Literary responses to Russian Orthodox piety and liturgy in Stephen Graham’s “The Way of Martha and the Way of Mary”
Keywords:
Stephen Graham, the image of Russia in English literature, responses to Russian culture, liturgy in the 20th century, popular piety, travelogueAbstract
The article contains an analysis of semantic dominants in the book “The Way of Martha and the Way of Mary” (1915) by the English writer and traveller Stephen Graham, which he wrote following his several long stays in Russia. In it, he sums up his attempts at understanding Eastern Christianity and its relationship with Western Christianity. Although Graham’s work in general has received some recent scholarly treatment, his perception and responses to Russian Orthodox piety and worship have not yet been properly considered in Russian church scholarship. Meanwhile, they seem involving for two reasons: they contain materials for the history of liturgy and popular paraliturgical piety of the early 20th century, and also allow an original philosophical and theological angle on the Orthodox practice from a person who grew up in the Western tradition, but embraced the Eastern one.
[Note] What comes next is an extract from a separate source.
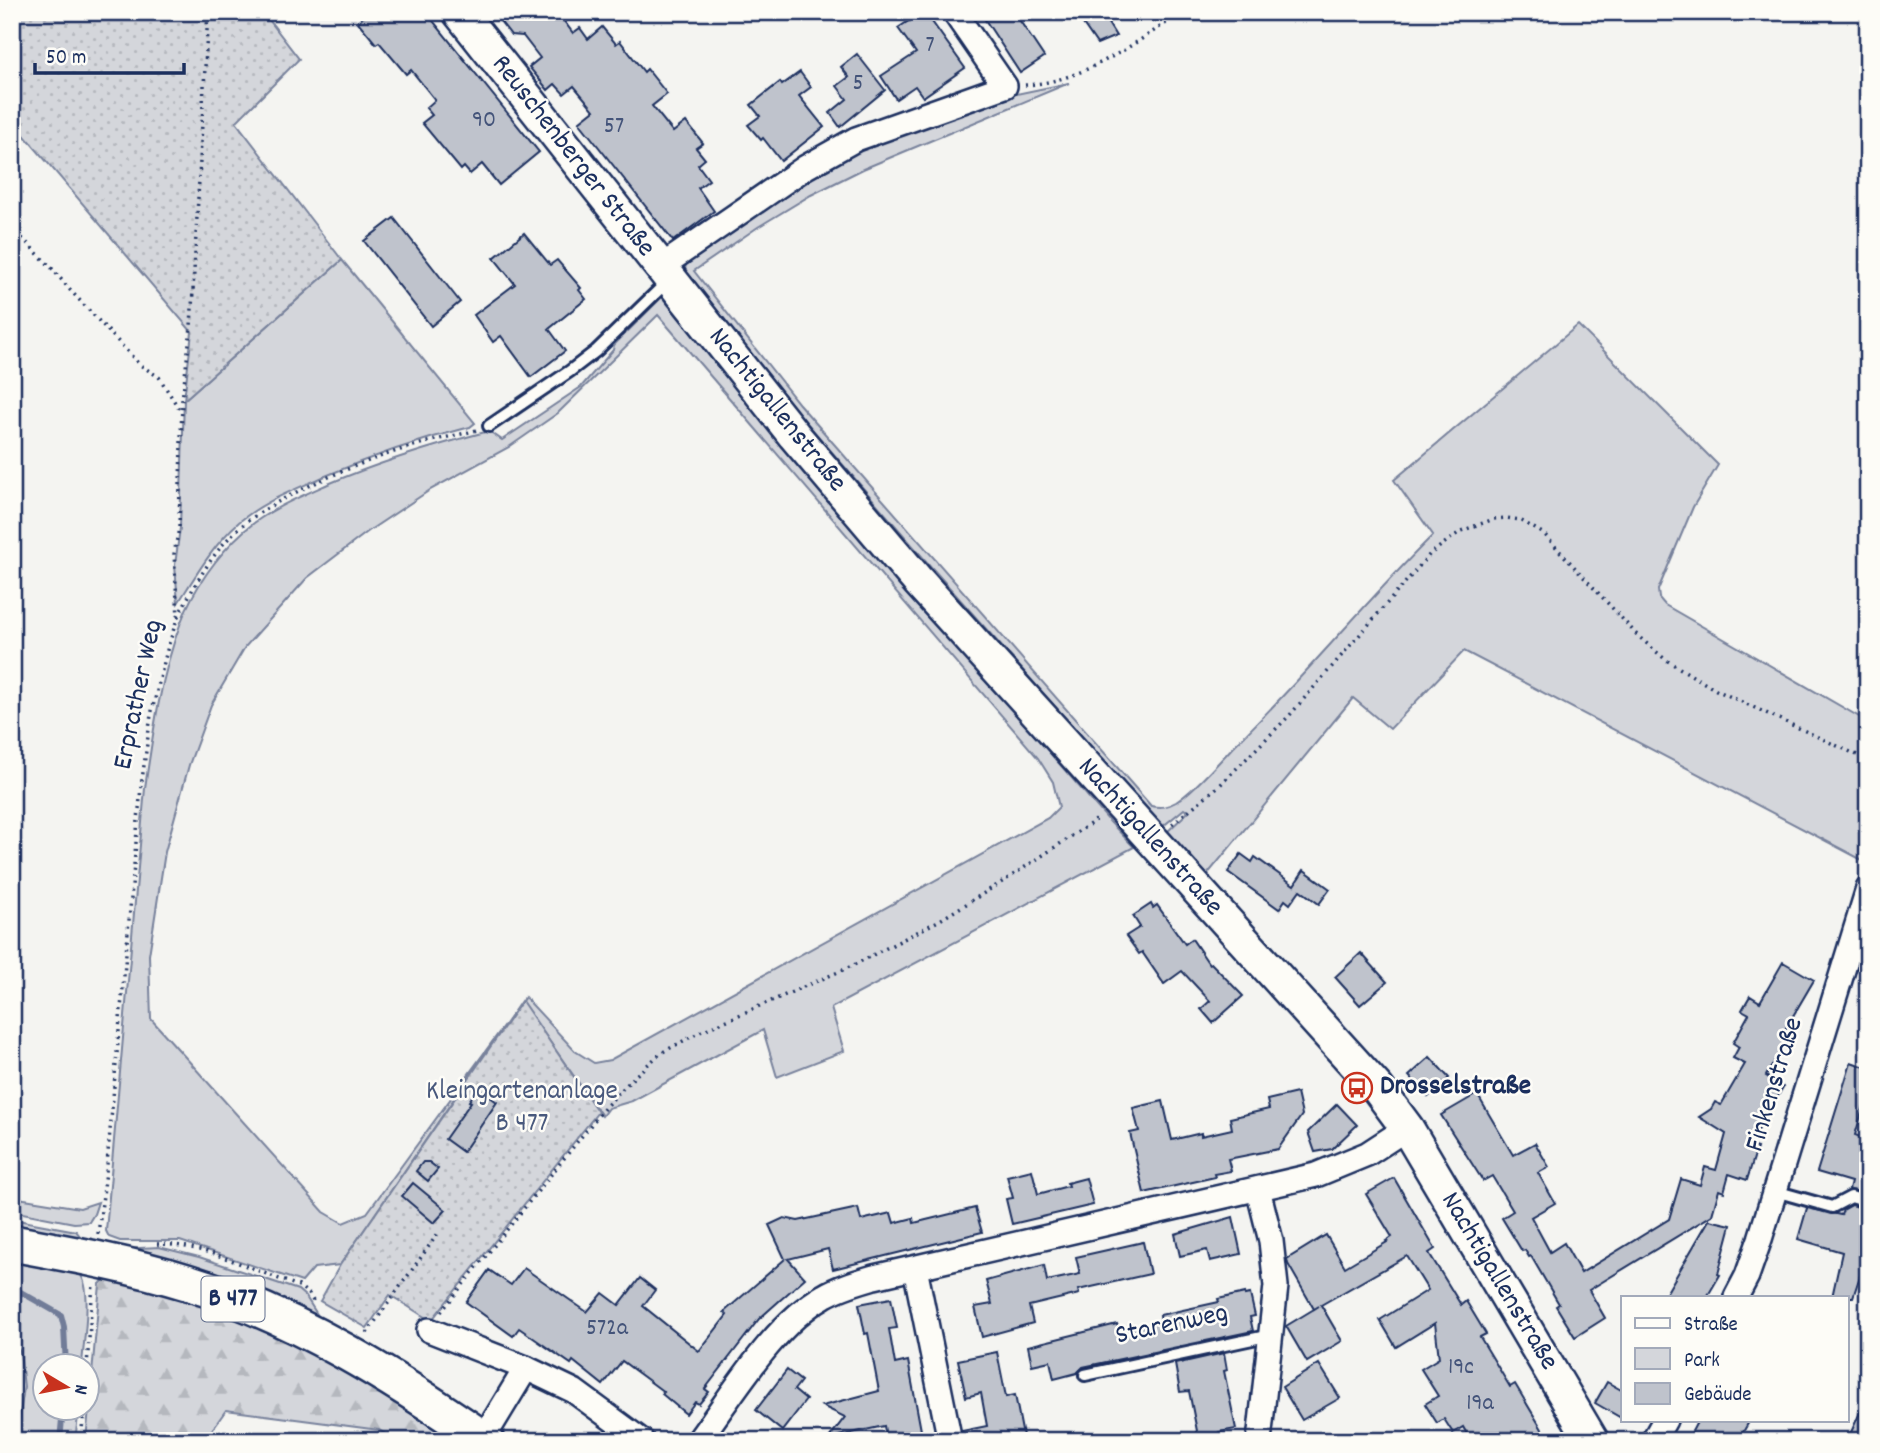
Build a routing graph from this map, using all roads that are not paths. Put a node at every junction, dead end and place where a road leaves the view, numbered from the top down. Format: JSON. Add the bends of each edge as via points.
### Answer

Graham describes many subjects: Christmas Eve, Radonitsa, the service in the Kiev-Pechersk Lavra, St Vladimir Cathedral in Kiev, the Sarov Hermitage, the Martha and Mary Convent; he is also concerned with the issues of podvig and its manifestations, suffering (in penance among other things), the relationship between “action” and “vision” in their practical embodiment, etc. The study of these issues is relevant not only for liturgics and theology, but also for philology and linguacultural studies.